Loads of Geese

Today, after I'd had a very long sleep to oversome any jet-lag, I decided to take a trip out to the Fylde to have a look for some geese. there had been lots of Pink-foot movement and there were several other species in amongst them.
First call was around the Sand Villa area where I noticed a large flock on the inland side of the raod obscured by a hedgerow. I parked up and found a suitable raised vantage point to scan the flock - at least 3,500 pink-footed geese were actively feeding along with an odd white bird that has been reported to be a Ross's x Pink-foot hybrid. 49 Whopper Swans just behind the sea-wall were being repeatedly disturbed by a land-rover but there were no Bewicks with them.
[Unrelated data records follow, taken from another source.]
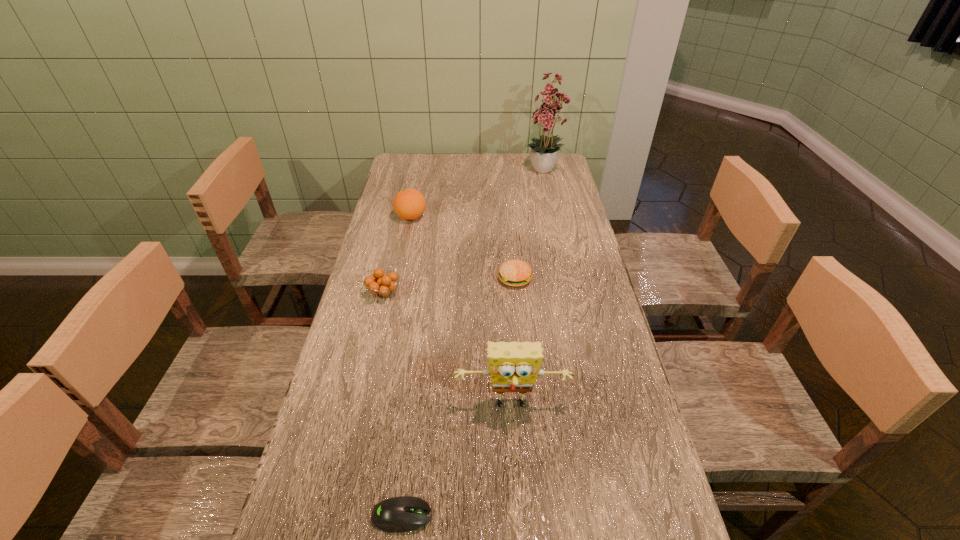
You are a GUI agent. You are given a task and a screenshot of the screen. Output one action in this format:
    pyautogui.click(x=<x>, y=<y>)
    Task: Click on the computer mouse
    
    Given the screenshot: What is the action you would take?
    pyautogui.click(x=399, y=514)

Identify the location of free location located 0.200m on the front-facing side of the flower arrangement. (555, 217).

The width and height of the screenshot is (960, 540). I want to click on vacant region located 0.150m on the face of the fifth farthest object, so click(x=516, y=488).

The height and width of the screenshot is (540, 960). Identify the location of free space located on the right of the taller orange fruit. (456, 217).

This screenshot has width=960, height=540. Identify the location of free space located on the back of the fourth tallest object. (396, 238).

The height and width of the screenshot is (540, 960). Find the location of `vacant region located on the back of the patty`. vacant region located on the back of the patty is located at coordinates (512, 243).

Find the location of `vacant space located 0.300m on the wheel side of the computer mouse`. vacant space located 0.300m on the wheel side of the computer mouse is located at coordinates (585, 516).

Locate an element on the screen. object situated at the far edge is located at coordinates (543, 152).

You are a GUI agent. You are given a task and a screenshot of the screen. Output one action in this format:
    pyautogui.click(x=<x>, y=<y>)
    Task: Click on the object present at the right edge
    This screenshot has height=540, width=960.
    Given the screenshot: What is the action you would take?
    pyautogui.click(x=543, y=152)

Locate an element on the screen. The width and height of the screenshot is (960, 540). object at the far right corner is located at coordinates (543, 152).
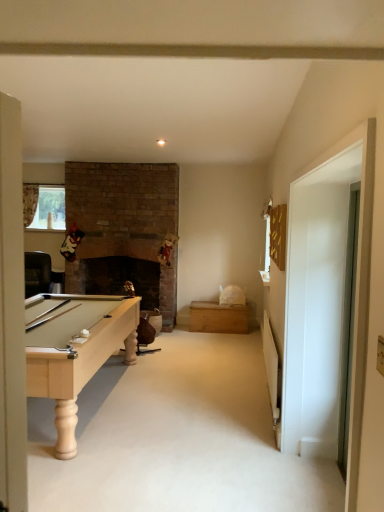
Question: Is clear glass window at upper left positioned with its back to white glossy door at right, placed as the first glass door when sorted from left to right?

Choices:
 (A) no
 (B) yes

Answer: (A)

Question: Does clear glass window at upper left lie in front of white glossy door at right, placed as the first glass door when sorted from left to right?

Choices:
 (A) no
 (B) yes

Answer: (A)

Question: Can you confirm if clear glass window at upper left is smaller than white glossy door at right, placed as the first glass door when sorted from left to right?

Choices:
 (A) yes
 (B) no

Answer: (A)

Question: Considering the relative sizes of clear glass window at upper left and white glossy door at right, the 2th glass door positioned from the right, in the image provided, is clear glass window at upper left shorter than white glossy door at right, the 2th glass door positioned from the right,?

Choices:
 (A) yes
 (B) no

Answer: (A)

Question: Can you confirm if clear glass window at upper left is wider than white glossy door at right, the 2th glass door positioned from the right?

Choices:
 (A) no
 (B) yes

Answer: (B)

Question: Is point (208, 306) positioned closer to the camera than point (56, 207)?

Choices:
 (A) farther
 (B) closer

Answer: (B)

Question: Would you say wooden chest at center is inside or outside clear glass window at upper left?

Choices:
 (A) outside
 (B) inside

Answer: (A)

Question: Relative to clear glass window at upper left, is wooden chest at center in front or behind?

Choices:
 (A) front
 (B) behind

Answer: (A)

Question: From a real-world perspective, is wooden chest at center physically located above or below clear glass window at upper left?

Choices:
 (A) below
 (B) above

Answer: (A)

Question: Considering the positions of clear glass window at upper left and white glossy door at right, placed as the first glass door when sorted from left to right, in the image, is clear glass window at upper left wider or thinner than white glossy door at right, placed as the first glass door when sorted from left to right,?

Choices:
 (A) wide
 (B) thin

Answer: (A)

Question: Is point (51, 226) closer or farther from the camera than point (291, 212)?

Choices:
 (A) closer
 (B) farther

Answer: (B)

Question: In terms of size, does clear glass window at upper left appear bigger or smaller than white glossy door at right, the 2th glass door positioned from the right?

Choices:
 (A) big
 (B) small

Answer: (B)

Question: From the image's perspective, is clear glass window at upper left located above or below white glossy door at right, placed as the first glass door when sorted from left to right?

Choices:
 (A) above
 (B) below

Answer: (A)

Question: Looking at the image, does clear glass window at upper left seem bigger or smaller compared to wooden chest at center?

Choices:
 (A) big
 (B) small

Answer: (B)

Question: Is clear glass window at upper left in front of or behind wooden chest at center in the image?

Choices:
 (A) front
 (B) behind

Answer: (B)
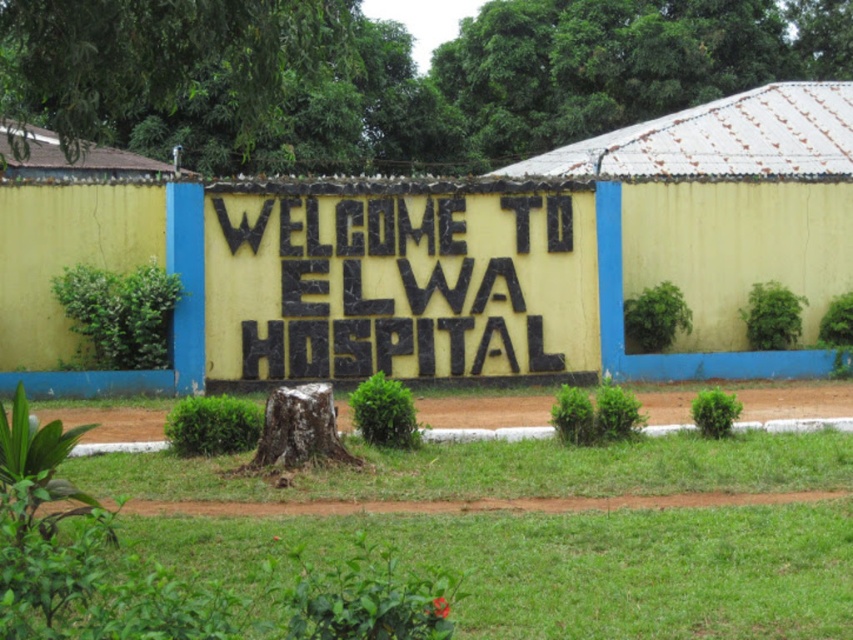
Question: Is blackmaterial/texture sign at center smaller than brown rough tree stump at center?

Choices:
 (A) yes
 (B) no

Answer: (B)

Question: Does blackmaterial/texture sign at center have a smaller size compared to brown rough tree stump at center?

Choices:
 (A) yes
 (B) no

Answer: (B)

Question: Which of the following is the farthest from the observer?

Choices:
 (A) blackmaterial/texture sign at center
 (B) brown rough tree stump at center

Answer: (A)

Question: Considering the relative positions of blackmaterial/texture sign at center and brown rough tree stump at center in the image provided, where is blackmaterial/texture sign at center located with respect to brown rough tree stump at center?

Choices:
 (A) right
 (B) left

Answer: (A)

Question: Among these points, which one is farthest from the camera?

Choices:
 (A) (537, 218)
 (B) (312, 403)

Answer: (A)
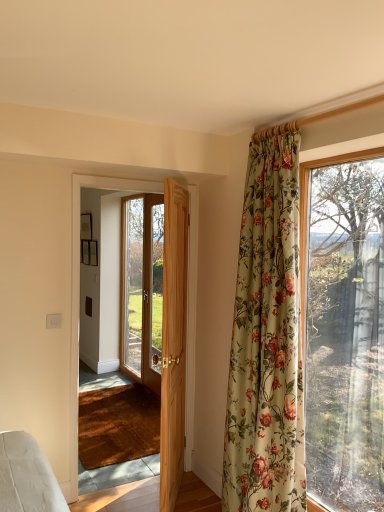
How much space does wooden door at center, which is counted as the third door, starting from the front, occupy vertically?

wooden door at center, which is counted as the third door, starting from the front, is 7.12 feet in height.

Where is `floral fabric curtain at right`? The height and width of the screenshot is (512, 384). floral fabric curtain at right is located at coordinates (267, 340).

Would you say floral fabric curtain at right is a long distance from wooden door at center, which ranks as the second door in back-to-front order?

That's not correct — floral fabric curtain at right is a little close to wooden door at center, which ranks as the second door in back-to-front order.

Can you confirm if floral fabric curtain at right is thinner than wooden door at center, which ranks as the second door in back-to-front order?

In fact, floral fabric curtain at right might be wider than wooden door at center, which ranks as the second door in back-to-front order.

Is point (237, 435) positioned in front of point (190, 260)?

Yes, point (237, 435) is closer to viewer.

Locate an element on the screen. The height and width of the screenshot is (512, 384). curtain that appears above the wooden door at center, the second door when ordered from front to back (from the image's perspective) is located at coordinates (267, 340).

Locate an element on the screen. Image resolution: width=384 pixels, height=512 pixels. door in front of the wooden door at center, which ranks as the second door in back-to-front order is located at coordinates (173, 342).

Based on the photo, from a real-world perspective, is light brown wooden door at center, the 3th door in the back-to-front sequence, located beneath wooden door at center, the second door when ordered from front to back?

Yes, from a real-world perspective, light brown wooden door at center, the 3th door in the back-to-front sequence, is beneath wooden door at center, the second door when ordered from front to back.

Does light brown wooden door at center, the 3th door in the back-to-front sequence, lie in front of wooden door at center, the second door when ordered from front to back?

Yes, it is in front of wooden door at center, the second door when ordered from front to back.

Consider the image. Would you say light brown wooden door at center, the 3th door in the back-to-front sequence, contains wooden door at center, the second door when ordered from front to back?

No, wooden door at center, the second door when ordered from front to back, is not surrounded by light brown wooden door at center, the 3th door in the back-to-front sequence.

Between wooden door at center, the second door when ordered from front to back, and floral fabric curtain at right, which one has more height?

floral fabric curtain at right is taller.

From the picture: Considering the positions of objects wooden door at center, which ranks as the second door in back-to-front order, and floral fabric curtain at right in the image provided, who is in front, wooden door at center, which ranks as the second door in back-to-front order, or floral fabric curtain at right?

floral fabric curtain at right is closer to the camera.

From a real-world perspective, is wooden door at center, the second door when ordered from front to back, positioned above or below floral fabric curtain at right?

In terms of real-world spatial position, wooden door at center, the second door when ordered from front to back, is below floral fabric curtain at right.

Is floral fabric curtain at right wider than light brown wooden door at center, the 3th door in the back-to-front sequence?

Yes, floral fabric curtain at right is wider than light brown wooden door at center, the 3th door in the back-to-front sequence.

Looking at this image, which point is more distant from viewer, (294,416) or (163,496)?

Point (163,496)

Is light brown wooden door at center, the 1th door viewed from the front, located within floral fabric curtain at right?

No, floral fabric curtain at right does not contain light brown wooden door at center, the 1th door viewed from the front.

In terms of width, does wooden door at center, the second door when ordered from front to back, look wider or thinner when compared to wooden door at center, which is counted as the third door, starting from the front?

In the image, wooden door at center, the second door when ordered from front to back, appears to be more narrow than wooden door at center, which is counted as the third door, starting from the front.

Does wooden door at center, which ranks as the second door in back-to-front order, turn towards wooden door at center, marked as the first door in a back-to-front arrangement?

No.

From a real-world perspective, who is located lower, wooden door at center, the second door when ordered from front to back, or wooden door at center, marked as the first door in a back-to-front arrangement?

In real-world perspective, wooden door at center, the second door when ordered from front to back, is lower.

Is wooden door at center, which ranks as the second door in back-to-front order, taller or shorter than wooden door at center, marked as the first door in a back-to-front arrangement?

Clearly, wooden door at center, which ranks as the second door in back-to-front order, is shorter compared to wooden door at center, marked as the first door in a back-to-front arrangement.

Which object is positioned more to the right, wooden door at center, which ranks as the second door in back-to-front order, or light brown wooden door at center, the 1th door viewed from the front?

Positioned to the right is light brown wooden door at center, the 1th door viewed from the front.

I want to click on door directly beneath the wooden door at center, which ranks as the second door in back-to-front order (from a real-world perspective), so click(x=173, y=342).

Considering the positions of points (195, 226) and (163, 296), is point (195, 226) farther from camera compared to point (163, 296)?

Yes.

From the image's perspective, is wooden door at center, the second door when ordered from front to back, over light brown wooden door at center, the 1th door viewed from the front?

Yes.

Can you tell me how much wooden door at center, which is counted as the third door, starting from the front, and floral fabric curtain at right differ in facing direction?

The angle between the facing direction of wooden door at center, which is counted as the third door, starting from the front, and the facing direction of floral fabric curtain at right is 1.08 degrees.

How far apart are wooden door at center, which is counted as the third door, starting from the front, and floral fabric curtain at right?

wooden door at center, which is counted as the third door, starting from the front, is 7.56 feet away from floral fabric curtain at right.

The width and height of the screenshot is (384, 512). I want to click on curtain on the right of wooden door at center, which is counted as the third door, starting from the front, so click(x=267, y=340).

Does wooden door at center, which is counted as the third door, starting from the front, appear on the left side of floral fabric curtain at right?

Yes.

Locate an element on the screen. This screenshot has width=384, height=512. curtain above the wooden door at center, the second door when ordered from front to back (from a real-world perspective) is located at coordinates (267, 340).

From the image's perspective, count 1st doors upward from the light brown wooden door at center, the 1th door viewed from the front, and point to it. Please provide its 2D coordinates.

[(79, 291)]

Based on their spatial positions, is light brown wooden door at center, the 1th door viewed from the front, or wooden door at center, which is counted as the third door, starting from the front, further from wooden door at center, which ranks as the second door in back-to-front order?

wooden door at center, which is counted as the third door, starting from the front, lies further to wooden door at center, which ranks as the second door in back-to-front order, than the other object.

From the image, which object appears to be nearer to floral fabric curtain at right, wooden door at center, the second door when ordered from front to back, or light brown wooden door at center, the 3th door in the back-to-front sequence?

light brown wooden door at center, the 3th door in the back-to-front sequence, is closer to floral fabric curtain at right.

Considering their positions, is wooden door at center, which ranks as the second door in back-to-front order, positioned closer to wooden door at center, which is counted as the third door, starting from the front, than light brown wooden door at center, the 3th door in the back-to-front sequence?

Among the two, wooden door at center, which ranks as the second door in back-to-front order, is located nearer to wooden door at center, which is counted as the third door, starting from the front.

When comparing their distances from light brown wooden door at center, the 3th door in the back-to-front sequence, does wooden door at center, marked as the first door in a back-to-front arrangement, or floral fabric curtain at right seem closer?

floral fabric curtain at right lies closer to light brown wooden door at center, the 3th door in the back-to-front sequence, than the other object.

When comparing their distances from wooden door at center, marked as the first door in a back-to-front arrangement, does floral fabric curtain at right or wooden door at center, which ranks as the second door in back-to-front order, seem closer?

Based on the image, wooden door at center, which ranks as the second door in back-to-front order, appears to be nearer to wooden door at center, marked as the first door in a back-to-front arrangement.

Estimate the real-world distances between objects in this image. Which object is closer to light brown wooden door at center, the 3th door in the back-to-front sequence, wooden door at center, which ranks as the second door in back-to-front order, or wooden door at center, which is counted as the third door, starting from the front?

wooden door at center, which ranks as the second door in back-to-front order, lies closer to light brown wooden door at center, the 3th door in the back-to-front sequence, than the other object.

Based on their spatial positions, is light brown wooden door at center, the 1th door viewed from the front, or floral fabric curtain at right further from wooden door at center, which ranks as the second door in back-to-front order?

floral fabric curtain at right.

When comparing their distances from wooden door at center, marked as the first door in a back-to-front arrangement, does light brown wooden door at center, the 3th door in the back-to-front sequence, or floral fabric curtain at right seem closer?

Based on the image, light brown wooden door at center, the 3th door in the back-to-front sequence, appears to be nearer to wooden door at center, marked as the first door in a back-to-front arrangement.

This screenshot has height=512, width=384. I want to click on door between light brown wooden door at center, the 1th door viewed from the front, and wooden door at center, marked as the first door in a back-to-front arrangement, in the front-back direction, so click(79, 291).

Where is `door between wooden door at center, the second door when ordered from front to back, and floral fabric curtain at right`? door between wooden door at center, the second door when ordered from front to back, and floral fabric curtain at right is located at coordinates (173, 342).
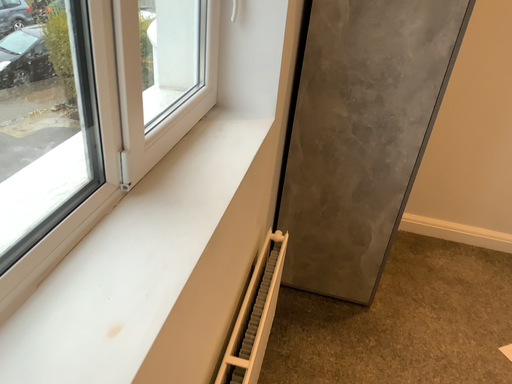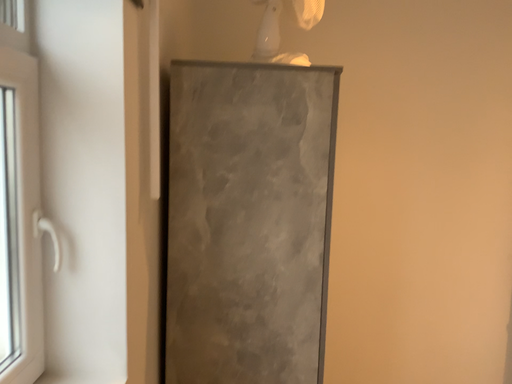
Question: How did the camera likely rotate when shooting the video?

Choices:
 (A) rotated upward
 (B) rotated downward

Answer: (A)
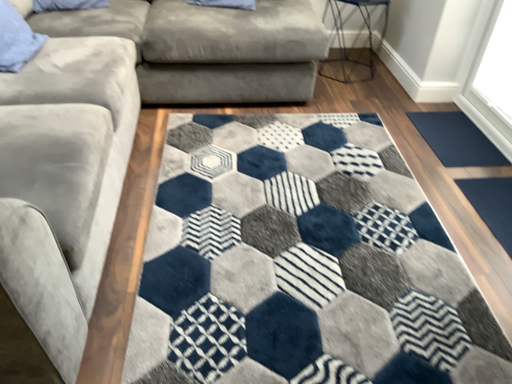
I then paid a visit to Lane-ends - more geese out on the saltmarsh and an adult Peregrine sat on the edge. the tide was well out so there wasn't much else - a Little Egret flew towards Fluke Hall, my next stop. Here there was another large flock of pinkfeet but I couldn't see anything unusual.
After a brief visit to see the Yellowhammers and Corn Buntings at Bradshaw Lane (as well as lots more pink-feet now being moved around by the presence of a hot-air balloon) I headed for Burrow's Marsh where another flock of around 1,500 Pink-feet were feeding in a stubble field. Some Tundra Bean Geese had been reported there the day before and a couple of other birders were scanning the flock but with little success. A lot of the geese were sleeping and a large proportion of the flock was out of view. After an hour or so, the others left and I decided to see if I could see anything more from the sea-wall. A Grey Wagtail and a Stonechat sat on the midden in front of me. I could now see into the back of the flock much better and the first bird I scoped was a Bean Goose - orangy legs, orage spot on the bill, darker back and narrow white tip to the tail - just like the four next to it as it happened! Having not seen Tundra Bean Goose for some time I watched them for a while until they disappeared from view again.
Happy at that, I decided to call in at Conder Green on the way back to the M6 -single Spotted Redshank and Greenshank were a very welcome addition to the day's birds.